He agreed to go on this mission at the request of Emdre who he loves and respects. 
Other information: as a ranger shooting is his speciality. He will often attach himself to the eldar her trusts most if close combat becomes heavy he will use the pistol to shoot whilst keeping away from combat.


----------



## Lord Ramo (Apr 12, 2009)

we will start soon but i idealy want at least one more person to join. Will start saturday evening


----------



## BlackApostleVilhelm (May 14, 2008)

ill join, like DA bear with me cuz this is one of my first Eldar characters

Name: Manan Sher'Ka

Age: Unknown

Personality: Very quite but will speak up at odd times when no one expects it. Rarely ever fights unless he absolutely has too, another issue that seems to stem from whatever happened in his past. He can be very friendly to other Eldar if given the chance but most choose to keep their distance because it unnerves them how it seems when he is looking at it is as if he is prying open and observing their souls.

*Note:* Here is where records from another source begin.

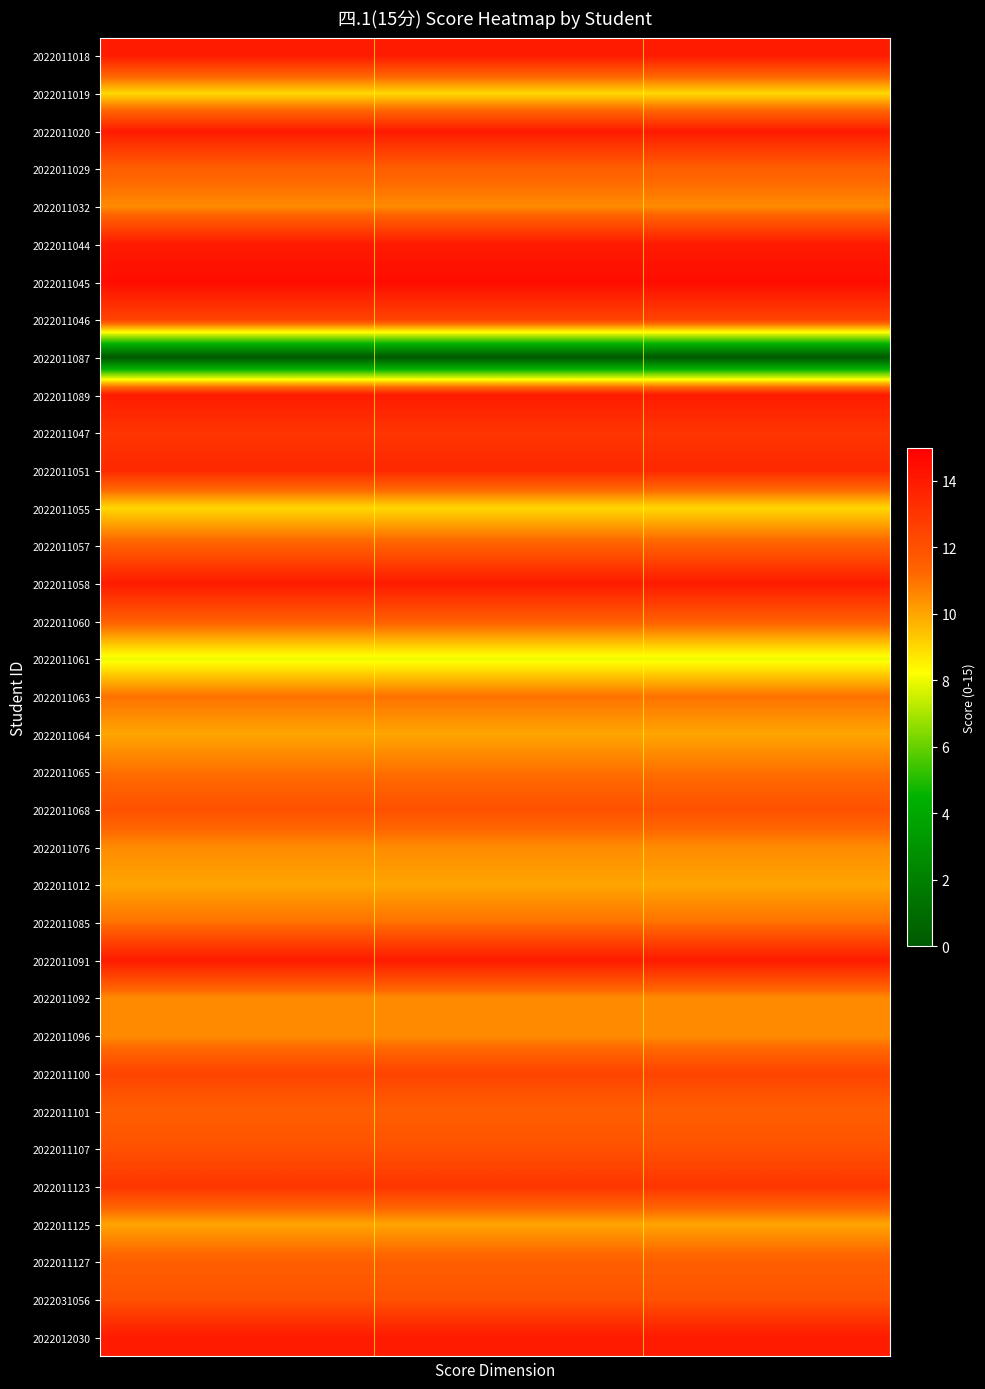

Reading left to right, what are all the values shown in this chart?

2022011018: 14.0	14.0	14.0	14.0	14.0	14.0	14.0	14.0	14.0	14.0	14.0	14.0	14.0	14.0	14.0	14.0	14.0	14.0	14.0	14.0	14.0	14.0	14.0	14.0	14.0	14.0	14.0	14.0	14.0	14.0
2022011019: 9.0	9.0	9.0	9.0	9.0	9.0	9.0	9.0	9.0	9.0	9.0	9.0	9.0	9.0	9.0	9.0	9.0	9.0	9.0	9.0	9.0	9.0	9.0	9.0	9.0	9.0	9.0	9.0	9.0	9.0
2022011020: 14.0	14.0	14.0	14.0	14.0	14.0	14.0	14.0	14.0	14.0	14.0	14.0	14.0	14.0	14.0	14.0	14.0	14.0	14.0	14.0	14.0	14.0	14.0	14.0	14.0	14.0	14.0	14.0	14.0	14.0
2022011029: 11.5	11.5	11.5	11.5	11.5	11.5	11.5	11.5	11.5	11.5	11.5	11.5	11.5	11.5	11.5	11.5	11.5	11.5	11.5	11.5	11.5	11.5	11.5	11.5	11.5	11.5	11.5	11.5	11.5	11.5
2022011032: 10.5	10.5	10.5	10.5	10.5	10.5	10.5	10.5	10.5	10.5	10.5	10.5	10.5	10.5	10.5	10.5	10.5	10.5	10.5	10.5	10.5	10.5	10.5	10.5	10.5	10.5	10.5	10.5	10.5	10.5
2022011044: 14.0	14.0	14.0	14.0	14.0	14.0	14.0	14.0	14.0	14.0	14.0	14.0	14.0	14.0	14.0	14.0	14.0	14.0	14.0	14.0	14.0	14.0	14.0	14.0	14.0	14.0	14.0	14.0	14.0	14.0
2022011045: 14.5	14.5	14.5	14.5	14.5	14.5	14.5	14.5	14.5	14.5	14.5	14.5	14.5	14.5	14.5	14.5	14.5	14.5	14.5	14.5	14.5	14.5	14.5	14.5	14.5	14.5	14.5	14.5	14.5	14.5
2022011046: 12.5	12.5	12.5	12.5	12.5	12.5	12.5	12.5	12.5	12.5	12.5	12.5	12.5	12.5	12.5	12.5	12.5	12.5	12.5	12.5	12.5	12.5	12.5	12.5	12.5	12.5	12.5	12.5	12.5	12.5
2022011087: 0.0	0.0	0.0	0.0	0.0	0.0	0.0	0.0	0.0	0.0	0.0	0.0	0.0	0.0	0.0	0.0	0.0	0.0	0.0	0.0	0.0	0.0	0.0	0.0	0.0	0.0	0.0	0.0	0.0	0.0
2022011089: 14.0	14.0	14.0	14.0	14.0	14.0	14.0	14.0	14.0	14.0	14.0	14.0	14.0	14.0	14.0	14.0	14.0	14.0	14.0	14.0	14.0	14.0	14.0	14.0	14.0	14.0	14.0	14.0	14.0	14.0
2022011047: 13.0	13.0	13.0	13.0	13.0	13.0	13.0	13.0	13.0	13.0	13.0	13.0	13.0	13.0	13.0	13.0	13.0	13.0	13.0	13.0	13.0	13.0	13.0	13.0	13.0	13.0	13.0	13.0	13.0	13.0
2022011051: 13.5	13.5	13.5	13.5	13.5	13.5	13.5	13.5	13.5	13.5	13.5	13.5	13.5	13.5	13.5	13.5	13.5	13.5	13.5	13.5	13.5	13.5	13.5	13.5	13.5	13.5	13.5	13.5	13.5	13.5
2022011055: 9.0	9.0	9.0	9.0	9.0	9.0	9.0	9.0	9.0	9.0	9.0	9.0	9.0	9.0	9.0	9.0	9.0	9.0	9.0	9.0	9.0	9.0	9.0	9.0	9.0	9.0	9.0	9.0	9.0	9.0
2022011057: 11.5	11.5	11.5	11.5	11.5	11.5	11.5	11.5	11.5	11.5	11.5	11.5	11.5	11.5	11.5	11.5	11.5	11.5	11.5	11.5	11.5	11.5	11.5	11.5	11.5	11.5	11.5	11.5	11.5	11.5
2022011058: 14.0	14.0	14.0	14.0	14.0	14.0	14.0	14.0	14.0	14.0	14.0	14.0	14.0	14.0	14.0	14.0	14.0	14.0	14.0	14.0	14.0	14.0	14.0	14.0	14.0	14.0	14.0	14.0	14.0	14.0
2022011060: 11.5	11.5	11.5	11.5	11.5	11.5	11.5	11.5	11.5	11.5	11.5	11.5	11.5	11.5	11.5	11.5	11.5	11.5	11.5	11.5	11.5	11.5	11.5	11.5	11.5	11.5	11.5	11.5	11.5	11.5
2022011061: 8.0	8.0	8.0	8.0	8.0	8.0	8.0	8.0	8.0	8.0	8.0	8.0	8.0	8.0	8.0	8.0	8.0	8.0	8.0	8.0	8.0	8.0	8.0	8.0	8.0	8.0	8.0	8.0	8.0	8.0
2022011063: 11.0	11.0	11.0	11.0	11.0	11.0	11.0	11.0	11.0	11.0	11.0	11.0	11.0	11.0	11.0	11.0	11.0	11.0	11.0	11.0	11.0	11.0	11.0	11.0	11.0	11.0	11.0	11.0	11.0	11.0
2022011064: 10.0	10.0	10.0	10.0	10.0	10.0	10.0	10.0	10.0	10.0	10.0	10.0	10.0	10.0	10.0	10.0	10.0	10.0	10.0	10.0	10.0	10.0	10.0	10.0	10.0	10.0	10.0	10.0	10.0	10.0
2022011065: 11.0	11.0	11.0	11.0	11.0	11.0	11.0	11.0	11.0	11.0	11.0	11.0	11.0	11.0	11.0	11.0	11.0	11.0	11.0	11.0	11.0	11.0	11.0	11.0	11.0	11.0	11.0	11.0	11.0	11.0
2022011068: 12.0	12.0	12.0	12.0	12.0	12.0	12.0	12.0	12.0	12.0	12.0	12.0	12.0	12.0	12.0	12.0	12.0	12.0	12.0	12.0	12.0	12.0	12.0	12.0	12.0	12.0	12.0	12.0	12.0	12.0
2022011076: 10.5	10.5	10.5	10.5	10.5	10.5	10.5	10.5	10.5	10.5	10.5	10.5	10.5	10.5	10.5	10.5	10.5	10.5	10.5	10.5	10.5	10.5	10.5	10.5	10.5	10.5	10.5	10.5	10.5	10.5
2022011012: 10.0	10.0	10.0	10.0	10.0	10.0	10.0	10.0	10.0	10.0	10.0	10.0	10.0	10.0	10.0	10.0	10.0	10.0	10.0	10.0	10.0	10.0	10.0	10.0	10.0	10.0	10.0	10.0	10.0	10.0
2022011085: 11.0	11.0	11.0	11.0	11.0	11.0	11.0	11.0	11.0	11.0	11.0	11.0	11.0	11.0	11.0	11.0	11.0	11.0	11.0	11.0	11.0	11.0	11.0	11.0	11.0	11.0	11.0	11.0	11.0	11.0
2022011091: 14.0	14.0	14.0	14.0	14.0	14.0	14.0	14.0	14.0	14.0	14.0	14.0	14.0	14.0	14.0	14.0	14.0	14.0	14.0	14.0	14.0	14.0	14.0	14.0	14.0	14.0	14.0	14.0	14.0	14.0
2022011092: 10.5	10.5	10.5	10.5	10.5	10.5	10.5	10.5	10.5	10.5	10.5	10.5	10.5	10.5	10.5	10.5	10.5	10.5	10.5	10.5	10.5	10.5	10.5	10.5	10.5	10.5	10.5	10.5	10.5	10.5
2022011096: 10.5	10.5	10.5	10.5	10.5	10.5	10.5	10.5	10.5	10.5	10.5	10.5	10.5	10.5	10.5	10.5	10.5	10.5	10.5	10.5	10.5	10.5	10.5	10.5	10.5	10.5	10.5	10.5	10.5	10.5
2022011100: 12.5	12.5	12.5	12.5	12.5	12.5	12.5	12.5	12.5	12.5	12.5	12.5	12.5	12.5	12.5	12.5	12.5	12.5	12.5	12.5	12.5	12.5	12.5	12.5	12.5	12.5	12.5	12.5	12.5	12.5
2022011101: 11.5	11.5	11.5	11.5	11.5	11.5	11.5	11.5	11.5	11.5	11.5	11.5	11.5	11.5	11.5	11.5	11.5	11.5	11.5	11.5	11.5	11.5	11.5	11.5	11.5	11.5	11.5	11.5	11.5	11.5
2022011107: 12.0	12.0	12.0	12.0	12.0	12.0	12.0	12.0	12.0	12.0	12.0	12.0	12.0	12.0	12.0	12.0	12.0	12.0	12.0	12.0	12.0	12.0	12.0	12.0	12.0	12.0	12.0	12.0	12.0	12.0
2022011123: 13.0	13.0	13.0	13.0	13.0	13.0	13.0	13.0	13.0	13.0	13.0	13.0	13.0	13.0	13.0	13.0	13.0	13.0	13.0	13.0	13.0	13.0	13.0	13.0	13.0	13.0	13.0	13.0	13.0	13.0
2022011125: 10.0	10.0	10.0	10.0	10.0	10.0	10.0	10.0	10.0	10.0	10.0	10.0	10.0	10.0	10.0	10.0	10.0	10.0	10.0	10.0	10.0	10.0	10.0	10.0	10.0	10.0	10.0	10.0	10.0	10.0
2022011127: 11.5	11.5	11.5	11.5	11.5	11.5	11.5	11.5	11.5	11.5	11.5	11.5	11.5	11.5	11.5	11.5	11.5	11.5	11.5	11.5	11.5	11.5	11.5	11.5	11.5	11.5	11.5	11.5	11.5	11.5
2022031056: 12.0	12.0	12.0	12.0	12.0	12.0	12.0	12.0	12.0	12.0	12.0	12.0	12.0	12.0	12.0	12.0	12.0	12.0	12.0	12.0	12.0	12.0	12.0	12.0	12.0	12.0	12.0	12.0	12.0	12.0
2022012030: 14.0	14.0	14.0	14.0	14.0	14.0	14.0	14.0	14.0	14.0	14.0	14.0	14.0	14.0	14.0	14.0	14.0	14.0	14.0	14.0	14.0	14.0	14.0	14.0	14.0	14.0	14.0	14.0	14.0	14.0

Appearance: He is very tall as is with all Eldar and has snow white long hair to his mid-back. He looks old but his age is unknown to any who happen to know him, he prefers it this way. His skin is a pasty white and he is completely blind in both eyes which are cataracted white, he wears midnight black robes and minimal armor. 

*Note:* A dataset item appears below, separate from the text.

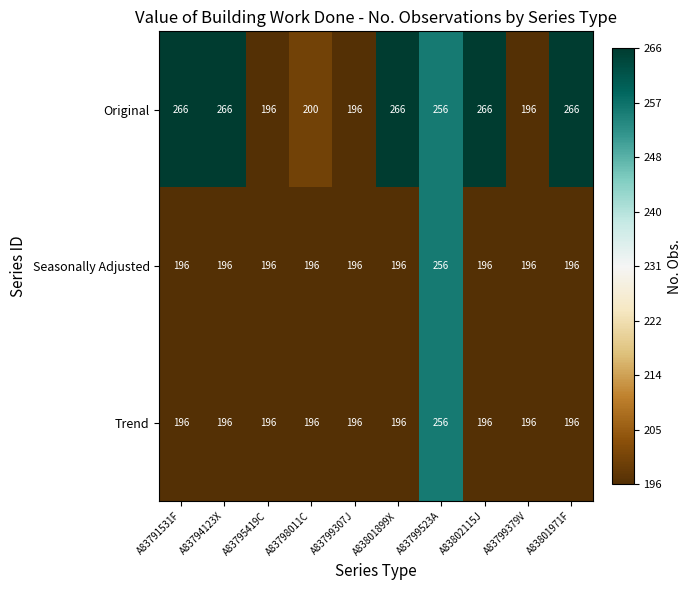

Between A83798011C and A83801899X, which series saw the biggest shift?

Original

Weapons: has no ranged weapons at all but carries a long sword covered in glowing red runes.

Backround: What little is known about Manan is that when he was young he was being primed and trained to join a Seer Council and later become a Farseer, the first was achieved but he has not told anyone if he had ever been a Farseer. It is obvious that something extremely tragic had happened to him a very long time ago which is why he chose exile over staying with the Ulthwe craftworld. He is, or was, apparently an extremely strong psychic but over time and lack of use most of his powers are weakened or gone with the exceptions of him being able to see perfectly with his mind what is around him and the ability to paralyze whoever he chooses for a few minutes.


----------



## Lord Ramo (Apr 12, 2009)

the action thread has started now. If more people want too join im sure i can tie them in somewhere.


----------